• [REQUEST]:
Pull out of the items, word for word, the stretch from the line containing "Status | Deliverables |" through the line containing "package ready |", and give only those lines.
-*-*-
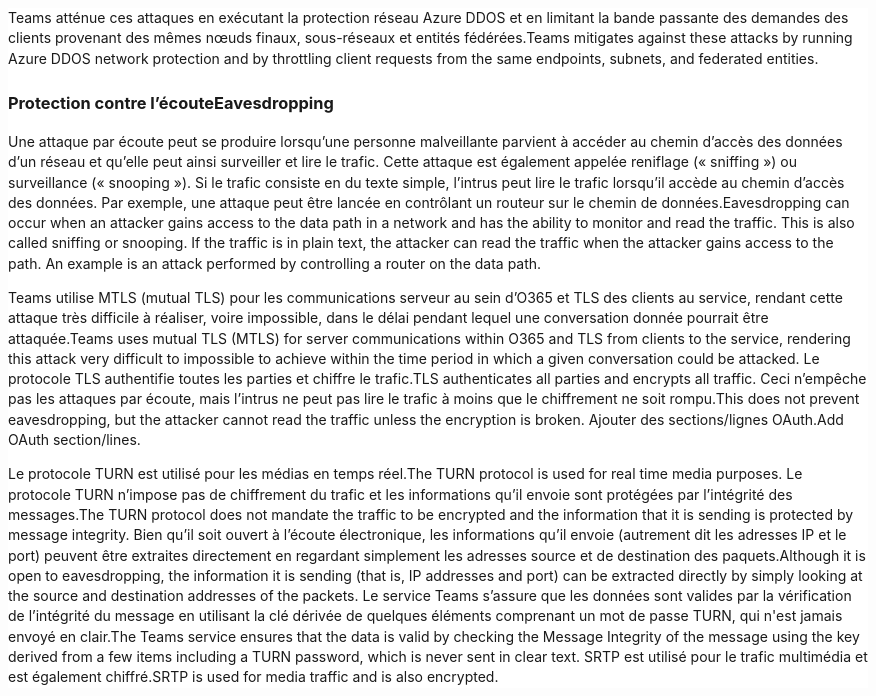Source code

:<span data-ttu-id="ba60c-132">Teams atténue ces attaques en exécutant la protection réseau Azure DDOS et en limitant la bande passante des demandes des clients provenant des mêmes nœuds finaux, sous-réseaux et entités fédérées.</span><span class="sxs-lookup"><span data-stu-id="ba60c-132">Teams mitigates against these attacks by running Azure DDOS network protection and by throttling client requests from the same endpoints, subnets, and federated entities.</span></span>

### <a name="eavesdropping"></a><span data-ttu-id="ba60c-133">Protection contre l’écoute</span><span class="sxs-lookup"><span data-stu-id="ba60c-133">Eavesdropping</span></span>

<span data-ttu-id="ba60c-p108">Une attaque par écoute peut se produire lorsqu’une personne malveillante parvient à accéder au chemin d’accès des données d’un réseau et qu’elle peut ainsi surveiller et lire le trafic. Cette attaque est également appelée reniflage (« sniffing ») ou surveillance (« snooping »). Si le trafic consiste en du texte simple, l’intrus peut lire le trafic lorsqu’il accède au chemin d’accès des données. Par exemple, une attaque peut être lancée en contrôlant un routeur sur le chemin de données.</span><span class="sxs-lookup"><span data-stu-id="ba60c-p108">Eavesdropping can occur when an attacker gains access to the data path in a network and has the ability to monitor and read the traffic. This is also called sniffing or snooping. If the traffic is in plain text, the attacker can read the traffic when the attacker gains access to the path. An example is an attack performed by controlling a router on the data path.</span></span>

<span data-ttu-id="ba60c-138">Teams utilise MTLS (mutual TLS) pour les communications serveur au sein d’O365 et TLS des clients au service, rendant cette attaque très difficile à réaliser, voire impossible, dans le délai pendant lequel une conversation donnée pourrait être attaquée.</span><span class="sxs-lookup"><span data-stu-id="ba60c-138">Teams uses mutual TLS (MTLS) for server communications within O365 and TLS from clients to the service, rendering this attack very difficult to impossible to achieve within the time period in which a given conversation could be attacked.</span></span> <span data-ttu-id="ba60c-139">Le protocole TLS authentifie toutes les parties et chiffre le trafic.</span><span class="sxs-lookup"><span data-stu-id="ba60c-139">TLS authenticates all parties and encrypts all traffic.</span></span> <span data-ttu-id="ba60c-140">Ceci n’empêche pas les attaques par écoute, mais l’intrus ne peut pas lire le trafic à moins que le chiffrement ne soit rompu.</span><span class="sxs-lookup"><span data-stu-id="ba60c-140">This does not prevent eavesdropping, but the attacker cannot read the traffic unless the encryption is broken.</span></span> <span data-ttu-id="ba60c-141">Ajouter des sections/lignes OAuth.</span><span class="sxs-lookup"><span data-stu-id="ba60c-141">Add OAuth section/lines.</span></span>

<span data-ttu-id="ba60c-142">Le protocole TURN est utilisé pour les médias en temps réel.</span><span class="sxs-lookup"><span data-stu-id="ba60c-142">The TURN protocol is used for real time media purposes.</span></span> <span data-ttu-id="ba60c-143">Le protocole TURN n’impose pas de chiffrement du trafic et les informations qu’il envoie sont protégées par l’intégrité des messages.</span><span class="sxs-lookup"><span data-stu-id="ba60c-143">The TURN protocol does not mandate the traffic to be encrypted and the information that it is sending is protected by message integrity.</span></span> <span data-ttu-id="ba60c-144">Bien qu’il soit ouvert à l’écoute électronique, les informations qu’il envoie (autrement dit les adresses IP et le port) peuvent être extraites directement en regardant simplement les adresses source et de destination des paquets.</span><span class="sxs-lookup"><span data-stu-id="ba60c-144">Although it is open to eavesdropping, the information it is sending (that is, IP addresses and port) can be extracted directly by simply looking at the source and destination addresses of the packets.</span></span> <span data-ttu-id="ba60c-145">Le service Teams s’assure que les données sont valides par la vérification de l’intégrité du message en utilisant la clé dérivée de quelques éléments comprenant un mot de passe TURN, qui n'est jamais envoyé en clair.</span><span class="sxs-lookup"><span data-stu-id="ba60c-145">The Teams service ensures that the data is valid by checking the Message Integrity of the message using the key derived from a few items including a TURN password, which is never sent in clear text.</span></span> <span data-ttu-id="ba60c-146">SRTP est utilisé pour le trafic multimédia et est également chiffré.</span><span class="sxs-lookup"><span data-stu-id="ba60c-146">SRTP is used for media traffic and is also encrypted.</span></span>
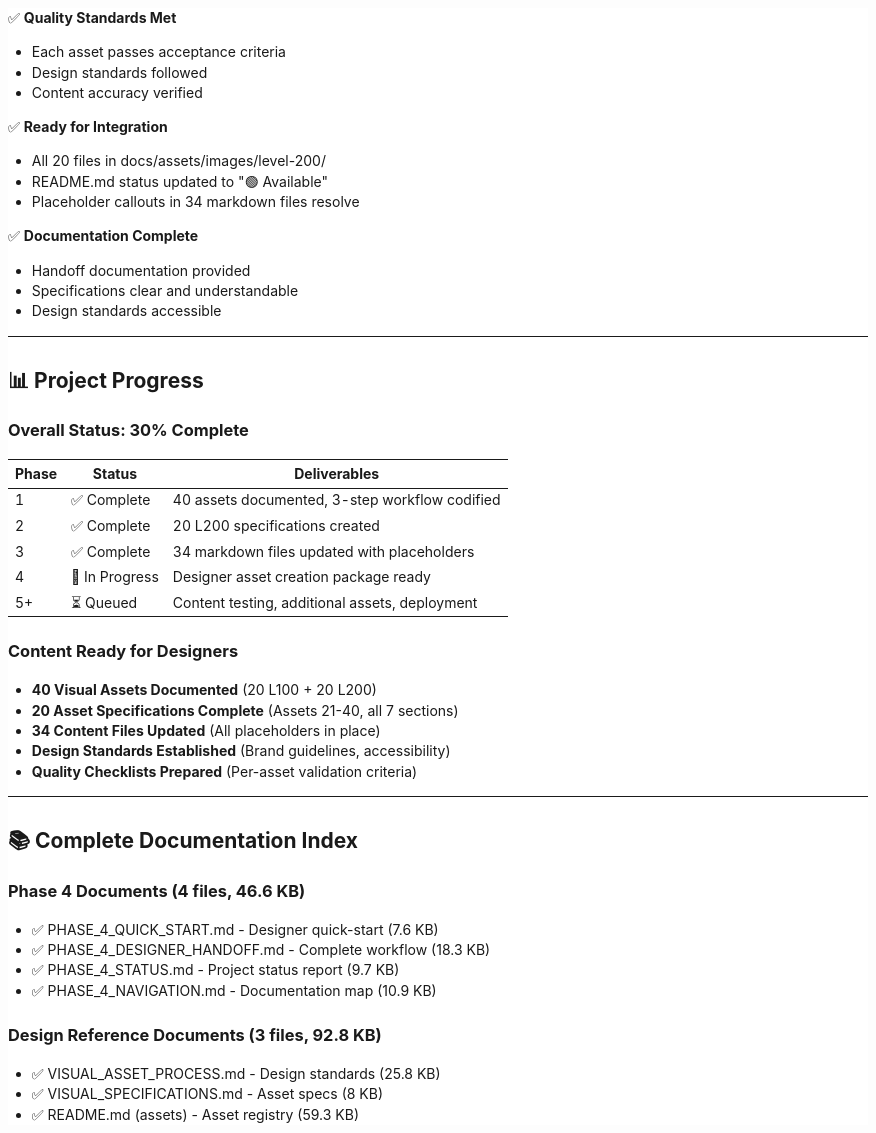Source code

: ✅ **Quality Standards Met**
- Each asset passes acceptance criteria
- Design standards followed
- Content accuracy verified

✅ **Ready for Integration**
- All 20 files in docs/assets/images/level-200/
- README.md status updated to "🟢 Available"
- Placeholder callouts in 34 markdown files resolve

✅ **Documentation Complete**
- Handoff documentation provided
- Specifications clear and understandable
- Design standards accessible

---

## 📊 Project Progress

### Overall Status: 30% Complete

| Phase | Status | Deliverables |
|-------|--------|--------------|
| 1 | ✅ Complete | 40 assets documented, 3-step workflow codified |
| 2 | ✅ Complete | 20 L200 specifications created |
| 3 | ✅ Complete | 34 markdown files updated with placeholders |
| 4 | 🔄 In Progress | Designer asset creation package ready |
| 5+ | ⏳ Queued | Content testing, additional assets, deployment |

### Content Ready for Designers

- **40 Visual Assets Documented** (20 L100 + 20 L200)
- **20 Asset Specifications Complete** (Assets 21-40, all 7 sections)
- **34 Content Files Updated** (All placeholders in place)
- **Design Standards Established** (Brand guidelines, accessibility)
- **Quality Checklists Prepared** (Per-asset validation criteria)

---

## 📚 Complete Documentation Index

### Phase 4 Documents (4 files, 46.6 KB)
- ✅ PHASE_4_QUICK_START.md - Designer quick-start (7.6 KB)
- ✅ PHASE_4_DESIGNER_HANDOFF.md - Complete workflow (18.3 KB)
- ✅ PHASE_4_STATUS.md - Project status report (9.7 KB)
- ✅ PHASE_4_NAVIGATION.md - Documentation map (10.9 KB)

### Design Reference Documents (3 files, 92.8 KB)
- ✅ VISUAL_ASSET_PROCESS.md - Design standards (25.8 KB)
- ✅ VISUAL_SPECIFICATIONS.md - Asset specs (8 KB)
- ✅ README.md (assets) - Asset registry (59.3 KB)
-*-*-
• [SOLUTION BELOW]:
| Phase | Status | Deliverables |
|-------|--------|--------------|
| 1 | ✅ Complete | 40 assets documented, 3-step workflow codified |
| 2 | ✅ Complete | 20 L200 specifications created |
| 3 | ✅ Complete | 34 markdown files updated with placeholders |
| 4 | 🔄 In Progress | Designer asset creation package ready |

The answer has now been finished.